Melanotan 2 half life

No validated human pharmacokinetic half-life has been published for Melanotan 2 itself. A rat intravenous study showed biphasic, rapid multi-compartment plasma clearance [41]. By way of comparison, the closely related linear analog Melanotan I (afamelanotide) in humans had an absorption half-life of roughly 0.07-0.79 hours and a beta-phase (elimination) half-life of roughly 0.8-1.7 hours after subcutaneous dosing.

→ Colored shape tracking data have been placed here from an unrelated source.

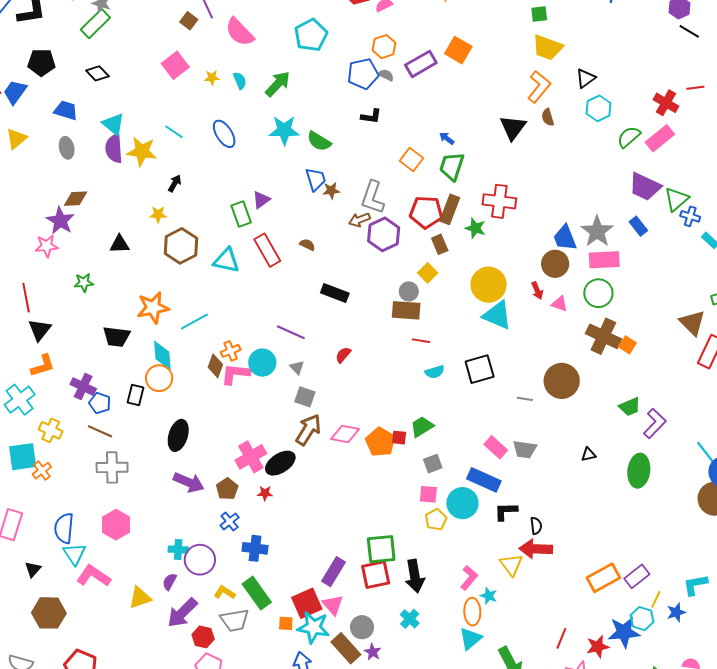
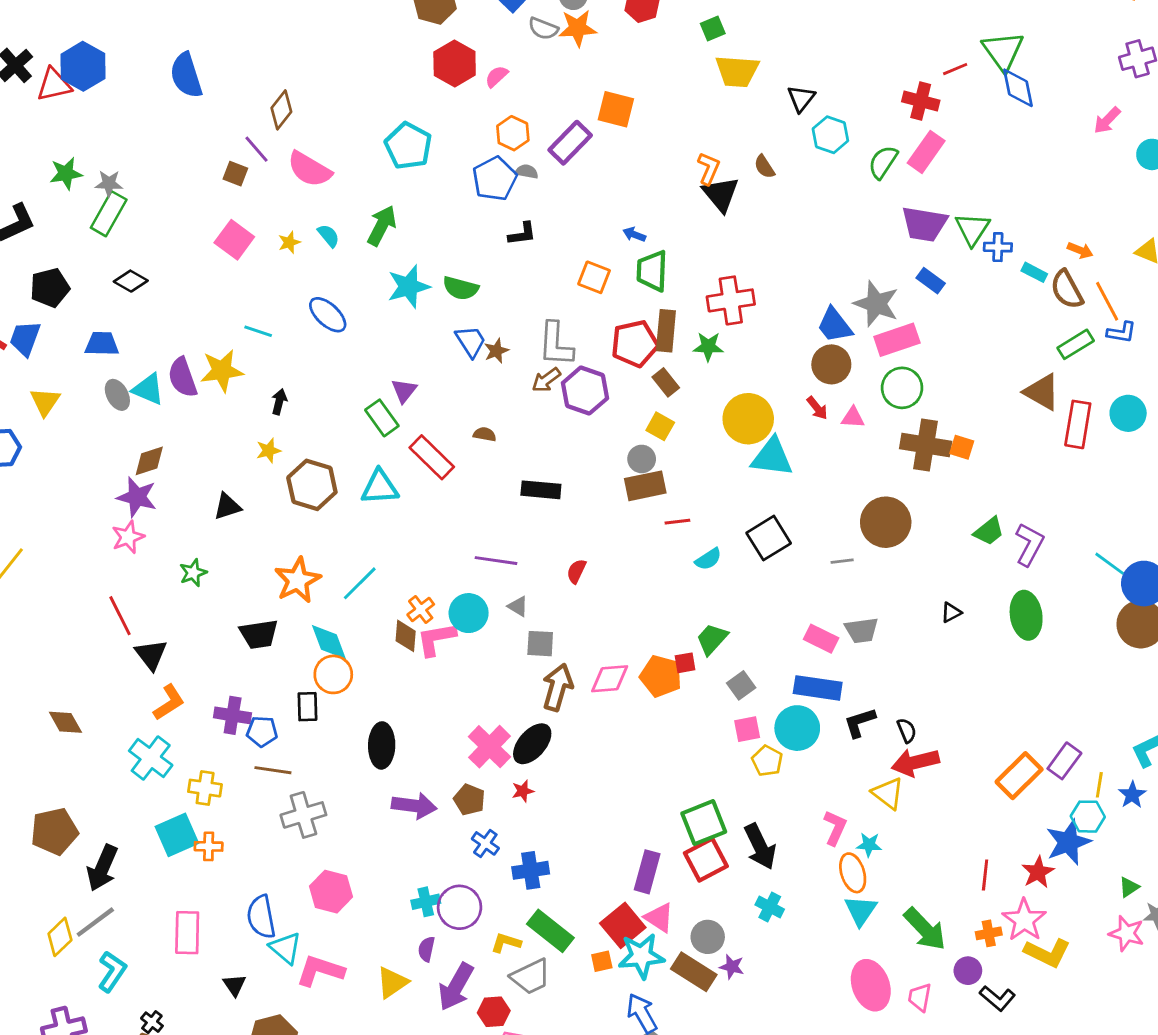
orange L-shape: (539, 87) -> (709, 168), moved, size x0.7
cyan triangle: (113, 124) -> (148, 389), moved
orange cross: (42, 471) -> (209, 846), turned -36

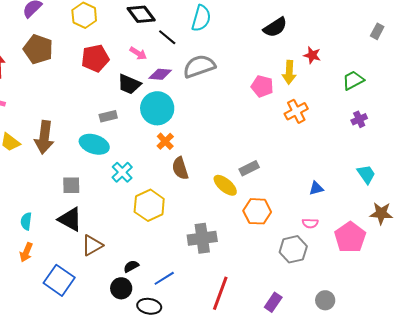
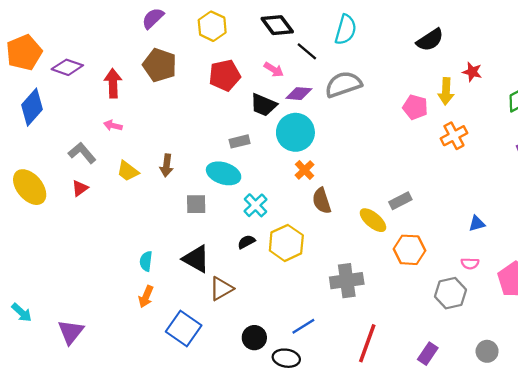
brown arrow: (44, 137) -> (167, 165), size x0.6
gray square: (71, 185) -> (196, 204), moved
black semicircle: (131, 266) -> (246, 242), moved

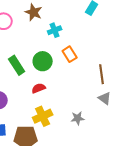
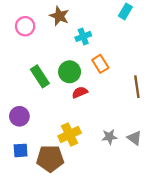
red semicircle: (39, 88) -> (80, 92), moved
gray triangle: (105, 98) -> (135, 138), moved

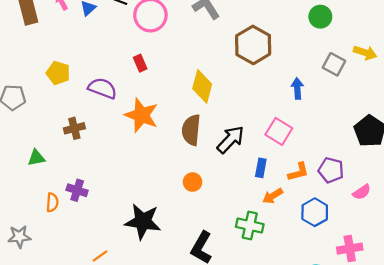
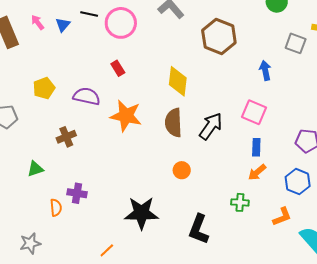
yellow pentagon: (58, 73) -> (44, 88), turned -30
blue rectangle: (261, 168) -> (256, 147), moved
orange L-shape: (298, 172) -> (282, 217), moved
green cross: (250, 226) -> (240, 202), size x0.7

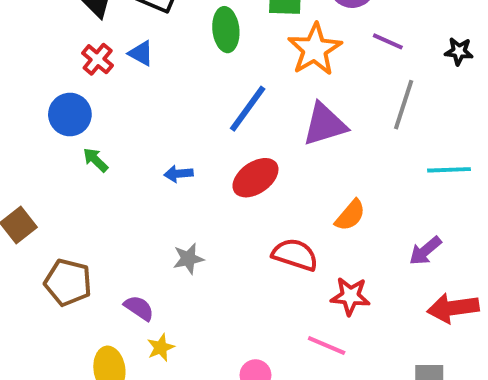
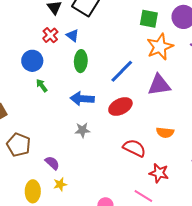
green ellipse: (226, 30) -> (81, 61), moved
blue arrow: (178, 174) -> (82, 99), size x1.6
orange semicircle: (350, 215) -> (165, 132), turned 48
gray star: (188, 259) -> (82, 130), moved

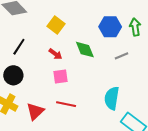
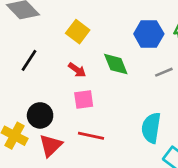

The key point is that the visible effect long outlasts the molecule. In both compounds, pigmentation persists for weeks after the peptide has cleared, because melanin synthesis continues downstream once the receptor signal has fired. A short chemical half-life does not mean a short-lived effect — the tan, and the mole changes, can persist well after dosing stops, which the discontinuation reports on the Melanotan 2 effects page describe.

Stability as reported

Melanotan 2 is described as a lyophilized (freeze-dried) powder that is stable kept cold and dry; reconstituted solutions are typically refrigerated at about 4 °C per general peptide-laboratory practice. Its lactam-bridged cyclic structure — an internal chemical bond closing the peptide into a ring — gives it more resistance to enzymes than linear alpha-MSH. Preformulation data report pKa values of 6.54 (histidine) and 11.72 (arginine) and an octanol/water log partition coefficient of 2.82 [7]. These are laboratory handling characteristics, not preparation instructions.